* REQUEST
Edit the material from its first line through the line containing "city: Cernilov", inclusive, by replacing every occurrence of "longitude" with "long" and leaving all else unchanged. Reproduce only those lines.

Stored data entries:
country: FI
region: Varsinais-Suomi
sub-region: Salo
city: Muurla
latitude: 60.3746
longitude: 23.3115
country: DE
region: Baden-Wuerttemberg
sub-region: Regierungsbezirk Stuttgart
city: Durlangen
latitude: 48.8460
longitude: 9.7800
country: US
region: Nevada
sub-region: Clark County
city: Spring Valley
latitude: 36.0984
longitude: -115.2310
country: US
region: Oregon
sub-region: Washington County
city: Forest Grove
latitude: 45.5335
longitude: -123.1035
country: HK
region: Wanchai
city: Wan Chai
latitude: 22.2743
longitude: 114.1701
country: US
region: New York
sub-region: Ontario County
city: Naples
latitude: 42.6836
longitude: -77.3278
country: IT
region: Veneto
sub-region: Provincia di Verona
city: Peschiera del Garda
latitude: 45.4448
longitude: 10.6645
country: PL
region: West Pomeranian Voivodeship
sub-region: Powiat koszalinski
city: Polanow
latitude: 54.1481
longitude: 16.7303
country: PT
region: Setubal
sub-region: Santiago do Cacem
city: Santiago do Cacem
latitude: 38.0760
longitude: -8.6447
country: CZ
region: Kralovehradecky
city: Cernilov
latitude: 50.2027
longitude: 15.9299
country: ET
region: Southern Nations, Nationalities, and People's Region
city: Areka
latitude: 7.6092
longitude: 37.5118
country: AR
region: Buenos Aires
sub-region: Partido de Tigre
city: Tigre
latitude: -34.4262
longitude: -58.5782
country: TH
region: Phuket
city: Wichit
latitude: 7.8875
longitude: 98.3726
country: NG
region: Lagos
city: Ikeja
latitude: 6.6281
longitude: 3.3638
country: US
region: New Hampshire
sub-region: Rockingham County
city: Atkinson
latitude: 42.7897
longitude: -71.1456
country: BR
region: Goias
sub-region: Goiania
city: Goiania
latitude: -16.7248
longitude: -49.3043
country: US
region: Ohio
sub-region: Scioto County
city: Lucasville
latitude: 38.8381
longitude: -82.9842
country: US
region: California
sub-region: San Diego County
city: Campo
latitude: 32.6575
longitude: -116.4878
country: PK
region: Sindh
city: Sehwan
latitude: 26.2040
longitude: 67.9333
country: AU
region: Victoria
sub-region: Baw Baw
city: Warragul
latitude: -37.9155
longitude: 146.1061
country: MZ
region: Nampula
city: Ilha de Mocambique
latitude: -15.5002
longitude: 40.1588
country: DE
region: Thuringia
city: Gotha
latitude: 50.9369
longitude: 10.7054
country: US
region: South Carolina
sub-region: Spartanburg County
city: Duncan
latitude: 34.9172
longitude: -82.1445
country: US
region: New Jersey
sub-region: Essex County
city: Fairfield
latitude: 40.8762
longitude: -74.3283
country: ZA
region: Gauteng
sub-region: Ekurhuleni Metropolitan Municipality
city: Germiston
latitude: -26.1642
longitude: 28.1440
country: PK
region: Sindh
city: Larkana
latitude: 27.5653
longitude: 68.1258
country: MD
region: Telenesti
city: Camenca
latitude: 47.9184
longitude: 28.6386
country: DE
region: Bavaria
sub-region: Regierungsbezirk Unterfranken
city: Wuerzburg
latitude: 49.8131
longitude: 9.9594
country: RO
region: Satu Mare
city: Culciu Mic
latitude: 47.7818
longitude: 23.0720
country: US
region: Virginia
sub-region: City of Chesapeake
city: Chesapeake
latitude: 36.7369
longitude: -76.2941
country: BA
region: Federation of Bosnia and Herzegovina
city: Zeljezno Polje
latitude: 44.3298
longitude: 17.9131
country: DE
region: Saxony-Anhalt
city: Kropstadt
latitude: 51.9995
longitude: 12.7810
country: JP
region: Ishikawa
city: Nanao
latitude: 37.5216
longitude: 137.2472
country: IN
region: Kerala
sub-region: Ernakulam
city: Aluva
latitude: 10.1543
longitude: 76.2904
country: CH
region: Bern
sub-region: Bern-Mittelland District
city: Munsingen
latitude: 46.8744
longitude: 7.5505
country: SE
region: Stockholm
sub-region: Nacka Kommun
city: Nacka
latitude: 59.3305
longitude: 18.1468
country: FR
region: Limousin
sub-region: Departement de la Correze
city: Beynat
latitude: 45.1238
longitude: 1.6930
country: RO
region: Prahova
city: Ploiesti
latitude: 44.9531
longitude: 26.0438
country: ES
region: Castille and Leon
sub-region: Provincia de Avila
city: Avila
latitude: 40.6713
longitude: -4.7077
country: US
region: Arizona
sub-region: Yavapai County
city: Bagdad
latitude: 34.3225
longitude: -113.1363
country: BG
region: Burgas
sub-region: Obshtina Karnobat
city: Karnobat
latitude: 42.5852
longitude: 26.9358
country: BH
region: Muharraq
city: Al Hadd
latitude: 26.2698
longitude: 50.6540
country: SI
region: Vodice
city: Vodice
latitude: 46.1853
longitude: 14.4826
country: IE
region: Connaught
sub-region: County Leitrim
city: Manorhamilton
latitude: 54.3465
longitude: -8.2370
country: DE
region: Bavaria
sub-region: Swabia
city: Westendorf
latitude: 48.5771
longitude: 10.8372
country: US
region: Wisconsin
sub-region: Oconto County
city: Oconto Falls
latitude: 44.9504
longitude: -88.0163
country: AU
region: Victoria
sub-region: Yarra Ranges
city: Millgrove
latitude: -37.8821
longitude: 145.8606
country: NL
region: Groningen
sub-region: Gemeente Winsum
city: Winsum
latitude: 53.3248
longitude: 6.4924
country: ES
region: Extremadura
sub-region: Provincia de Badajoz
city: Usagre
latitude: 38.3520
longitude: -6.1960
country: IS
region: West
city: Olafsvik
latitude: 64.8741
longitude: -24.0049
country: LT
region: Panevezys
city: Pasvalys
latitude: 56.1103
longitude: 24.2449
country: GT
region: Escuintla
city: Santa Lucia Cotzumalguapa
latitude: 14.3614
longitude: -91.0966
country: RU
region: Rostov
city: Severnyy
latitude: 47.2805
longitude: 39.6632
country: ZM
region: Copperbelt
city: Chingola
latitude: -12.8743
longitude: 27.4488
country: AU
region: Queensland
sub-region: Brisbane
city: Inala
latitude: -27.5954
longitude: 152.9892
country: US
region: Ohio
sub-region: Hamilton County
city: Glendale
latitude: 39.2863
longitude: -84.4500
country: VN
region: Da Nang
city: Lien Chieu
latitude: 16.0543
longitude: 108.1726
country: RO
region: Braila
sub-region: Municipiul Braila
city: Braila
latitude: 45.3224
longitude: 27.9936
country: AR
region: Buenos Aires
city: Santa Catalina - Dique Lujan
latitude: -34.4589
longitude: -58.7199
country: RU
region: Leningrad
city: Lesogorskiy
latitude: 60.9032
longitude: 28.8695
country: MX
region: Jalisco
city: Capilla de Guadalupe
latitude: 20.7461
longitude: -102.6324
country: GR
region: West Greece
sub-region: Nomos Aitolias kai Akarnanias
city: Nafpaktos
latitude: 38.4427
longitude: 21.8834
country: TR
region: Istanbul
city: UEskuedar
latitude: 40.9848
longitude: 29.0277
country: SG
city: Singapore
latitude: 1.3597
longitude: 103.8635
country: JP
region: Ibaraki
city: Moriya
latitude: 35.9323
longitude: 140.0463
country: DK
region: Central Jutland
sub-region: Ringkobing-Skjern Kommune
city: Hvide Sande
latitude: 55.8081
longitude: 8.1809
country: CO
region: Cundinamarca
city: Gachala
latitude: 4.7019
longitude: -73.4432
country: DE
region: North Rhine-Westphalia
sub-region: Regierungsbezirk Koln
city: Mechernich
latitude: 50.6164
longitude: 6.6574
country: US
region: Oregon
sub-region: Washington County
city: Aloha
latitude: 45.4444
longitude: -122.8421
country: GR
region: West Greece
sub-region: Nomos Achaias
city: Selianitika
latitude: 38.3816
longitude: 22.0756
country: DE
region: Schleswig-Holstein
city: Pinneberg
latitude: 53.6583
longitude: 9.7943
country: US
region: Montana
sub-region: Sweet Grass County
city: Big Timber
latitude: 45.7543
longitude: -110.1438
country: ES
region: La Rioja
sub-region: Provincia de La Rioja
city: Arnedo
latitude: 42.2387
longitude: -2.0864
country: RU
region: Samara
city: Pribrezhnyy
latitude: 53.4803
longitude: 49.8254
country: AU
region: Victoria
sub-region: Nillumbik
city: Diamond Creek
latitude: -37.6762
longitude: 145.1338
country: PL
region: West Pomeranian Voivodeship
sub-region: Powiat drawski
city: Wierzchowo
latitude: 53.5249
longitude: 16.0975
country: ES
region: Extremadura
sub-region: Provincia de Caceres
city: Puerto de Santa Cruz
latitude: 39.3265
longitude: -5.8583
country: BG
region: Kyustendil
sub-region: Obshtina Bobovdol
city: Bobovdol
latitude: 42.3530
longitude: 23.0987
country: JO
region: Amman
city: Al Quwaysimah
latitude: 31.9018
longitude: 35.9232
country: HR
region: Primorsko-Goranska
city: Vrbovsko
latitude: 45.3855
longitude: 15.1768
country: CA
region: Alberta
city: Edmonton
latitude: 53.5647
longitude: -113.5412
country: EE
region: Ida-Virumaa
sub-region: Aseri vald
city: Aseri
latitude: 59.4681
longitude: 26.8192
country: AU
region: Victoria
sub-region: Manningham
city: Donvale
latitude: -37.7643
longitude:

* ANSWER FOR THIS EXERCISE
country: FI
region: Varsinais-Suomi
sub-region: Salo
city: Muurla
latitude: 60.3746
long: 23.3115
country: DE
region: Baden-Wuerttemberg
sub-region: Regierungsbezirk Stuttgart
city: Durlangen
latitude: 48.8460
long: 9.7800
country: US
region: Nevada
sub-region: Clark County
city: Spring Valley
latitude: 36.0984
long: -115.2310
country: US
region: Oregon
sub-region: Washington County
city: Forest Grove
latitude: 45.5335
long: -123.1035
country: HK
region: Wanchai
city: Wan Chai
latitude: 22.2743
long: 114.1701
country: US
region: New York
sub-region: Ontario County
city: Naples
latitude: 42.6836
long: -77.3278
country: IT
region: Veneto
sub-region: Provincia di Verona
city: Peschiera del Garda
latitude: 45.4448
long: 10.6645
country: PL
region: West Pomeranian Voivodeship
sub-region: Powiat koszalinski
city: Polanow
latitude: 54.1481
long: 16.7303
country: PT
region: Setubal
sub-region: Santiago do Cacem
city: Santiago do Cacem
latitude: 38.0760
long: -8.6447
country: CZ
region: Kralovehradecky
city: Cernilov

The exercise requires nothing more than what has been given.